In the device of this embodiment, the plunger 9 is driven and controlled by the AC servo motor 10 and the microcomputer 13, and the pressing force of the plunger 9 is reduced as the curing time elapses during the resin placement process. Therefore, compared to the conventional case in which the initial pressurizing force is maintained until the end of the curing time, energy saving can be achieved.

In addition, in the above embodiment, a case has been described in which the pressing force of the plunger is reduced as the curing time elapses during the sealing process, but it is also possible to reduce the mold clamping force of the movable platen along with the pressing force of the plunger. According to such an embodiment, even more energy saving can be achieved. However, when reducing the mold clamping force, it is necessary to reduce the pressing force of the platen as a premise.

〔Effect of the invention〕

As described above, according to the resin sealing device for semiconductor elements according to the present invention, the plunger is driven by a motor, and the pressurizing force of the plunger is reduced as the pressurizing time elapses during the resin sealing process. This has the effect of making maintenance easier and achieving energy savings.
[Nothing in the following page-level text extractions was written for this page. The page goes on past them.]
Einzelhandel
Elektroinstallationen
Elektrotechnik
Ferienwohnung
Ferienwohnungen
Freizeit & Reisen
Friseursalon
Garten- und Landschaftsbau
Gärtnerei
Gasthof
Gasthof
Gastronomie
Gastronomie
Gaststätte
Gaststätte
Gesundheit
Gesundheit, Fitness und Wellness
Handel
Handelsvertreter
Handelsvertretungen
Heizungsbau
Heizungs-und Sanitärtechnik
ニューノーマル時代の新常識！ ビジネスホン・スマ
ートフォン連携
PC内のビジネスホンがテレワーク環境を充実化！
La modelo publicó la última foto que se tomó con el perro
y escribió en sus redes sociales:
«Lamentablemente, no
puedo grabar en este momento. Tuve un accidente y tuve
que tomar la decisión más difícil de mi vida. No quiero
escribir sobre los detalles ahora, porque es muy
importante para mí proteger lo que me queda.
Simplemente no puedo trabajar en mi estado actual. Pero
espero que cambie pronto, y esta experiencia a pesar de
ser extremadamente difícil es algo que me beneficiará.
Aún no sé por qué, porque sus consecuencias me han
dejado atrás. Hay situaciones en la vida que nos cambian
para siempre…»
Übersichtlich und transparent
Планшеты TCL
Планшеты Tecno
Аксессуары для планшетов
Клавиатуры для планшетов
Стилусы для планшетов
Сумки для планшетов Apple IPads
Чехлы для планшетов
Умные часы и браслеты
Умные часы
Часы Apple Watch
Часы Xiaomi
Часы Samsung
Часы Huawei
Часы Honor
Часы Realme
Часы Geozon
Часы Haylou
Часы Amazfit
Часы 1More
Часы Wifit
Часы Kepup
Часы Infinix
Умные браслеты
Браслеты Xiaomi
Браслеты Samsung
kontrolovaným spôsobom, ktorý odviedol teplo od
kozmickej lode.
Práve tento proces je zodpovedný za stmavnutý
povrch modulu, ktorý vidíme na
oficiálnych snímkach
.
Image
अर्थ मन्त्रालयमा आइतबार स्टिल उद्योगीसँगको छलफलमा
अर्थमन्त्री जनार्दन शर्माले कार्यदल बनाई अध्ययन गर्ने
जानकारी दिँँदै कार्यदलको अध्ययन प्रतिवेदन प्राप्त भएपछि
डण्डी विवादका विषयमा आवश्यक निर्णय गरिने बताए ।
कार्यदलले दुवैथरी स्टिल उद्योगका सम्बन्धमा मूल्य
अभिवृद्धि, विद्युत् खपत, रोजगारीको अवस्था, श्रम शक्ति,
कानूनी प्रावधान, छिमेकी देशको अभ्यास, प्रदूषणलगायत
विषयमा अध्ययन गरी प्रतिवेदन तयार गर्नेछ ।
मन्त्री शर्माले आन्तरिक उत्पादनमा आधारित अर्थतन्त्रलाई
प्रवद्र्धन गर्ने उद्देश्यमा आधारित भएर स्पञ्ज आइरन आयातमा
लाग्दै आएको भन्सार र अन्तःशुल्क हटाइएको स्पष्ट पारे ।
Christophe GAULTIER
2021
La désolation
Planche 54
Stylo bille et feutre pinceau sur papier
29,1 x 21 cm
[Brief explanation of drawings]

FIG. 1 is a functional block diagram of a plunger drive section of a resin sealing device for semiconductor elements according to an embodiment of the present invention, and FIG. 2 is a diagram showing a specific configuration for realizing the functional block.
Fig. 3 is a configuration diagram of a conventional resin sealing device for semiconductor elements, Fig. 4 is an enlarged view showing the plunger portion thereof, and Fig. 5 is an electric drive type resin sealing device for semiconductor elements already developed by the inventor of the present invention. It is a block diagram of a device. 5... Upper mold, 6... Lower mold, 9... Plunger, 10... AC servo motor, Machining 1... Pressing force detection means, 12... Plunger pressing force control means, 13...
- Microcomputer, 17... Potentiometer. Note that the same reference numerals in the figures indicate the same or equivalent parts.

Claims (1)

[Claims] (1) In a semiconductor device resin sealing device for resin-sealing a semiconductor device onto a lead frame, a plunger is provided in the upper mold or the lower mold to inject and press the resin, and the plunger is driven. a plunger motor that provides a driving force for the plunger; a pressurizing force detection means that detects when the pressurizing force of the plunger has reached a desired value; 1. A resin sealing device for a semiconductor element, comprising: a plunger pressurizing force control means.